Sami’nâ wa atha’nâ bukanlah berarti menutup pintu
ijtihad atau kreativitas karena Islam adalah agama yang mendorong umatnya untuk
selalu berpikir menggunakan akal seoptimal mungkin, tetapi dalam kaitan
peningkatan keimanan dan penguasaan ilmu serta teknologi untuk kesejahteraan
umat manusia, sebagai realisasi dari fungsi kekhalifahannya.

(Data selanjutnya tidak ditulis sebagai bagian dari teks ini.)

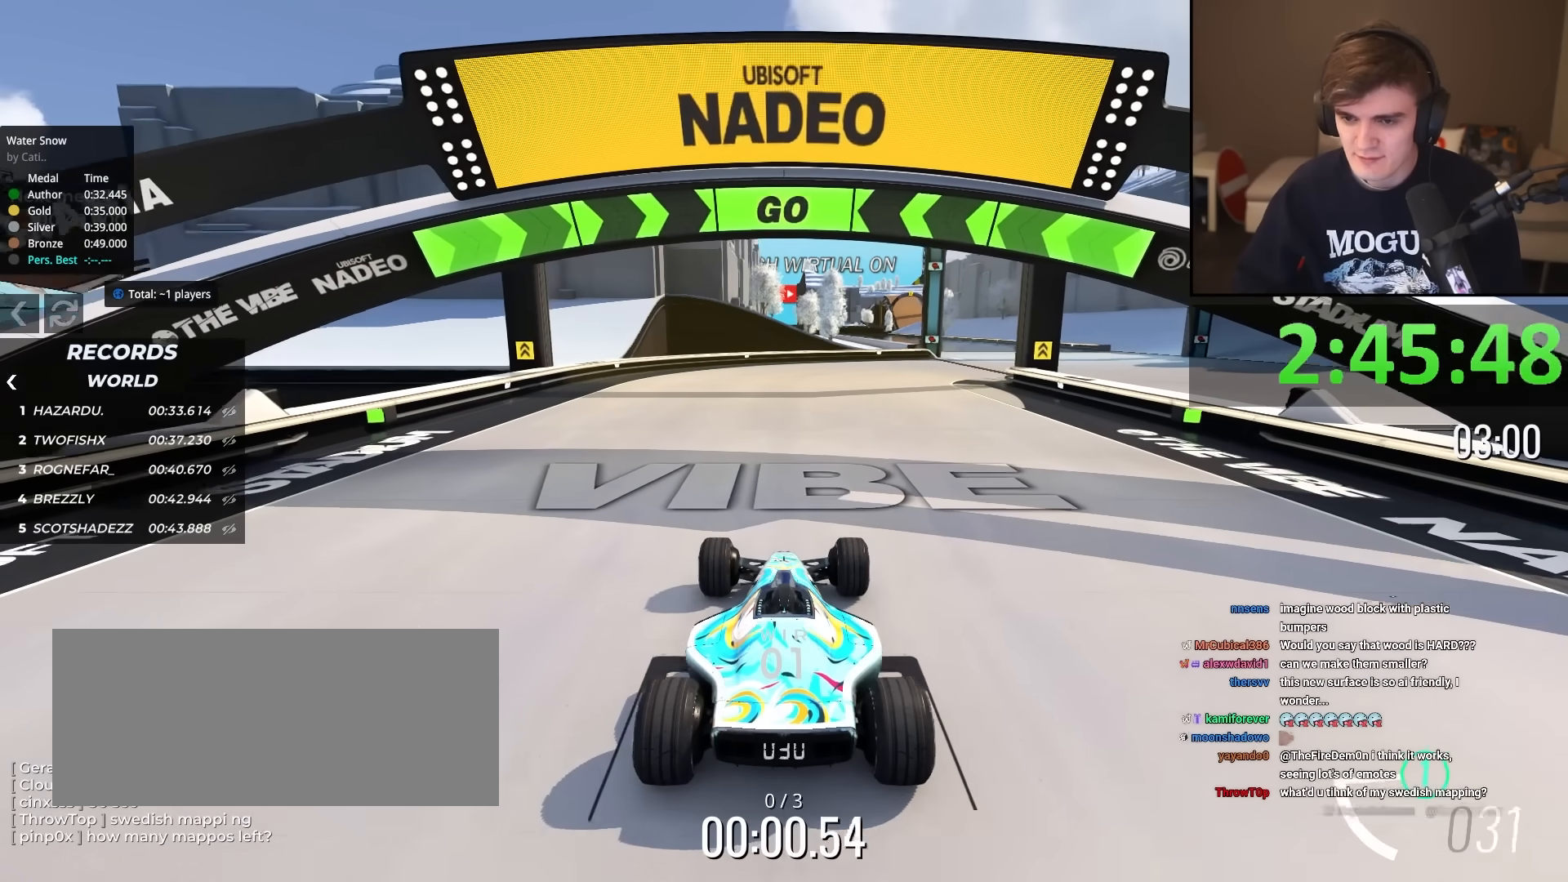
{"keys": ["right", "up"], "events": [[50, "right", "down"], [150, "right", "up"], [284, "right", "down"], [334, "right", "up"], [467, "right", "down"]]}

Sejarah telah mencatat dengan tinta emas, betapa
banyak mujtahid dan pemikir Islam yang menghasilkan karya-karya inovatif dan
kreatif yang sangat monumental dalam peradaban umat manusia, yang masih
dirasakan relevan sampai saat ini, padahal usianya sudah berabad-abad yang
lalu.
Yang dilarang sesungguhnya adalah wilayah-wilayah
yang bersifat pasti dan tetap yang setiap Muslim tidak boleh berbeda satu
dengan yang lainnya. Sebagai contoh, kewajiban shalat lima waktu dengan jumlah
17 rakaat, kewajiban ibadah haji pada waktu dan bulan tertentu bagi yang mampu,
Muhammad SAW sebagai nabi dan rasul terakhir, kebenaran al-Quran yang bersifat
mutlak dan absolut, adalah hal yang pasti dan tetap. Setiap muslim wajib
memiliki keyakinan yang sama.
Sehingga apabila ada kelompok, organisasi atau
golongan yang mengaku sebagai Muslim, namun secara sadar dan sengaja memiliki
keyakinan yang berbeda dalam masalah-masalah pokok dan pasti tersebut, maka
sesungguhnya kelompok atau organisasi tersebut adalah sesat dan menyesatkan.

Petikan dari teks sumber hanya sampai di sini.